*İstenen A*
Aşağıdaki girdilerde "component" sözcüğünü içeren satırların her birini döndürür müsün?
#### Verilen metin
İsmet Berkan
Mustafa Kemal, 19 Mayıs 1919’da Samsun’da çıkmazdan önce aylarca İstanbul’da Anadolu’ya geçtiğinde bir arada olacağı kadrosuyla toplantı üstünde toplantı yapmış, pek çok şeyi bu ekiple birlikte planlamıştı.
19 Mayıs 1919’da Osmanlı Ordusunun “Ordu müfettişi” olarak karaya ayak bastığında elinde ciddi yetki vardı. Çünkü ‘Müfettiş’ demek, bugün kullandığımız anlamda ‘Ordu komutanı’ demekti. Kazım Karabekir’in karargâhı Erzurum’da olan kolordusu da, Ali Fuat Cebesoy’un karargâhı Konya’da olan kolordusu da resmen Mustafa Kemal’in emrindeydi.
Kaldı ki iki isim de Mustafa Kemal’in İstanbul’da önce Akaretler sonra Şişli’deki evde devam eden toplantılarının müdavimiydi ve onunla aynı plan üzerinde anlaşmışlardı.
########
#### Görev girdisi
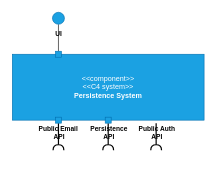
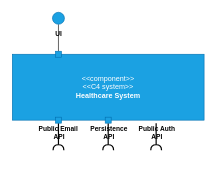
  <mxCell id="0" />
  <mxCell id="1" parent="0" />
- <mxCell id="2" value="&amp;lt;&amp;lt;component&amp;gt;&amp;gt;&lt;br&gt;&amp;lt;&amp;lt;C4 system&amp;gt;&amp;gt;&lt;br&gt;&lt;b&gt;Persistence System&lt;/b&gt;" style="html=1;whiteSpace=wrap;fillColor=#1ba1e2;fontColor=#ffffff;strokeColor=#006EAF;" parent="1" vertex="1"><mxGeometry x="20" y="90" width="320" height="110" as="geometry" /></mxCell>
+ <mxCell id="2" value="&amp;lt;&amp;lt;component&amp;gt;&amp;gt;&lt;br&gt;&amp;lt;&amp;lt;C4 system&amp;gt;&amp;gt;&lt;br&gt;&lt;b&gt;Healthcare System&lt;/b&gt;" style="html=1;whiteSpace=wrap;fillColor=#1ba1e2;fontColor=#ffffff;strokeColor=#006EAF;" parent="1" vertex="1"><mxGeometry x="20" y="90" width="320" height="110" as="geometry" /></mxCell>
  <mxCell id="3" value="" style="group;rotation=-180;" parent="1" vertex="1" connectable="0"><mxGeometry x="87" y="195" width="20" height="75" as="geometry" /></mxCell>
  <mxCell id="4" value="" style="edgeStyle=orthogonalEdgeStyle;rounded=0;orthogonalLoop=1;jettySize=auto;html=1;entryX=0.5;entryY=0;entryDx=0;entryDy=0;endArrow=none;endFill=0;fontColor=#000000;strokeColor=#000000;startArrow=halfCircle;startFill=0;strokeWidth=2;" parent="3" edge="1"><mxGeometry relative="1" as="geometry"><mxPoint x="10" y="55" as="sourcePoint" /><mxPoint x="10" y="10" as="targetPoint" /></mxGeometry></mxCell>
  <mxCell id="5" value="Public Email&amp;nbsp;&lt;div&gt;API&lt;/div&gt;" style="edgeLabel;html=1;align=center;verticalAlign=middle;resizable=0;points=[];labelBackgroundColor=none;fontStyle=1" parent="4" vertex="1" connectable="0"><mxGeometry x="-0.146" relative="1" as="geometry"><mxPoint y="-11" as="offset" /></mxGeometry></mxCell>
  <mxCell id="6" value="" style="rounded=0;whiteSpace=wrap;html=1;fillColor=#1ba1e2;fontColor=#ffffff;strokeColor=#006EAF;rotation=-180;" parent="3" vertex="1"><mxGeometry x="5" width="10" height="10" as="geometry" /></mxCell>
  <mxCell id="7" style="edgeStyle=orthogonalEdgeStyle;rounded=0;orthogonalLoop=1;jettySize=auto;html=1;entryX=0.5;entryY=0;entryDx=0;entryDy=0;endArrow=none;endFill=0;strokeColor=#000000;" parent="1" source="9" target="10" edge="1"><mxGeometry relative="1" as="geometry" /></mxCell>
  <mxCell id="8" value="&lt;div&gt;&lt;span style=&quot;background-color: initial;&quot;&gt;UI&lt;/span&gt;&lt;br&gt;&lt;/div&gt;" style="edgeLabel;html=1;align=center;verticalAlign=middle;resizable=0;points=[];labelBackgroundColor=none;fontStyle=1" parent="7" vertex="1" connectable="0"><mxGeometry x="-0.329" y="-1" relative="1" as="geometry"><mxPoint as="offset" /></mxGeometry></mxCell>
  <mxCell id="9" value="" style="ellipse;whiteSpace=wrap;html=1;fillColor=#1ba1e2;fontColor=#ffffff;strokeColor=#006EAF;" parent="1" vertex="1"><mxGeometry x="87" y="20" width="20" height="20" as="geometry" /></mxCell>
  <mxCell id="10" value="" style="rounded=0;whiteSpace=wrap;html=1;fillColor=#1ba1e2;fontColor=#ffffff;strokeColor=#006EAF;" parent="1" vertex="1"><mxGeometry x="92" y="85" width="10" height="10" as="geometry" /></mxCell>
  <mxCell id="11" value="" style="group;rotation=-180;" parent="1" vertex="1" connectable="0"><mxGeometry x="250" y="195" width="20" height="75" as="geometry" /></mxCell>
  <mxCell id="12" value="" style="edgeStyle=orthogonalEdgeStyle;rounded=0;orthogonalLoop=1;jettySize=auto;html=1;entryX=0.5;entryY=0;entryDx=0;entryDy=0;endArrow=none;endFill=0;fontColor=#000000;strokeColor=#000000;startArrow=halfCircle;startFill=0;strokeWidth=2;" parent="11" edge="1"><mxGeometry relative="1" as="geometry"><mxPoint x="10" y="55" as="sourcePoint" /><mxPoint x="10" y="10" as="targetPoint" /></mxGeometry></mxCell>
  <mxCell id="13" value="Public Auth&lt;div&gt;&lt;span style=&quot;background-color: initial;&quot;&gt;API&lt;/span&gt;&lt;/div&gt;" style="edgeLabel;html=1;align=center;verticalAlign=middle;resizable=0;points=[];labelBackgroundColor=none;fontStyle=1" parent="12" vertex="1" connectable="0"><mxGeometry x="-0.146" relative="1" as="geometry"><mxPoint y="-11" as="offset" /></mxGeometry></mxCell>
  <mxCell id="14" value="" style="edgeStyle=orthogonalEdgeStyle;rounded=0;orthogonalLoop=1;jettySize=auto;html=1;entryX=0.5;entryY=0;entryDx=0;entryDy=0;endArrow=none;endFill=0;fontColor=#000000;strokeColor=#000000;startArrow=halfCircle;startFill=0;strokeWidth=2;" parent="1" edge="1"><mxGeometry relative="1" as="geometry"><mxPoint x="180" y="250" as="sourcePoint" /><mxPoint x="180" y="205" as="targetPoint" /></mxGeometry></mxCell>
  <mxCell id="15" value="Persistence&lt;div&gt;API&lt;/div&gt;" style="edgeLabel;html=1;align=center;verticalAlign=middle;resizable=0;points=[];labelBackgroundColor=none;fontStyle=1" parent="14" vertex="1" connectable="0"><mxGeometry x="-0.146" relative="1" as="geometry"><mxPoint y="-11" as="offset" /></mxGeometry></mxCell>
  <mxCell id="16" value="" style="rounded=0;whiteSpace=wrap;html=1;fillColor=#1ba1e2;fontColor=#ffffff;strokeColor=#006EAF;rotation=-180;" parent="1" vertex="1"><mxGeometry x="175" y="195" width="10" height="10" as="geometry" /></mxCell>
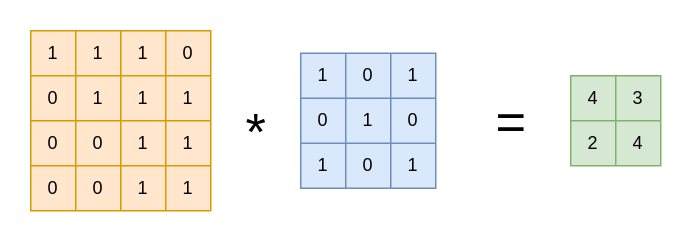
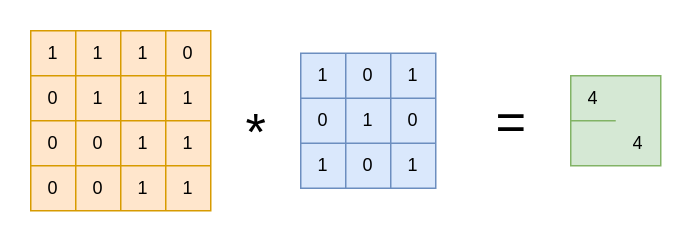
########
*İstenen B*
Mustafa Kemal'in Samsun'a çıkışı öncesini anlatan yukarıdaki metinde adı geçen şehirler hangileri?

*Tam yanıt A*
- <mxCell id="2" value="&amp;lt;&amp;lt;component&amp;gt;&amp;gt;&lt;br&gt;&amp;lt;&amp;lt;C4 system&amp;gt;&amp;gt;&lt;br&gt;&lt;b&gt;Persistence System&lt;/b&gt;" style="html=1;whiteSpace=wrap;fillColor=#1ba1e2;fontColor=#ffffff;strokeColor=#006EAF;" parent="1" vertex="1"><mxGeometry x="20" y="90" width="320" height="110" as="geometry" /></mxCell>
+ <mxCell id="2" value="&amp;lt;&amp;lt;component&amp;gt;&amp;gt;&lt;br&gt;&amp;lt;&amp;lt;C4 system&amp;gt;&amp;gt;&lt;br&gt;&lt;b&gt;Healthcare System&lt;/b&gt;" style="html=1;whiteSpace=wrap;fillColor=#1ba1e2;fontColor=#ffffff;strokeColor=#006EAF;" parent="1" vertex="1"><mxGeometry x="20" y="90" width="320" height="110" as="geometry" /></mxCell>

*Tam yanıt B*
Samsun, İstanbul, Erzurum, Konya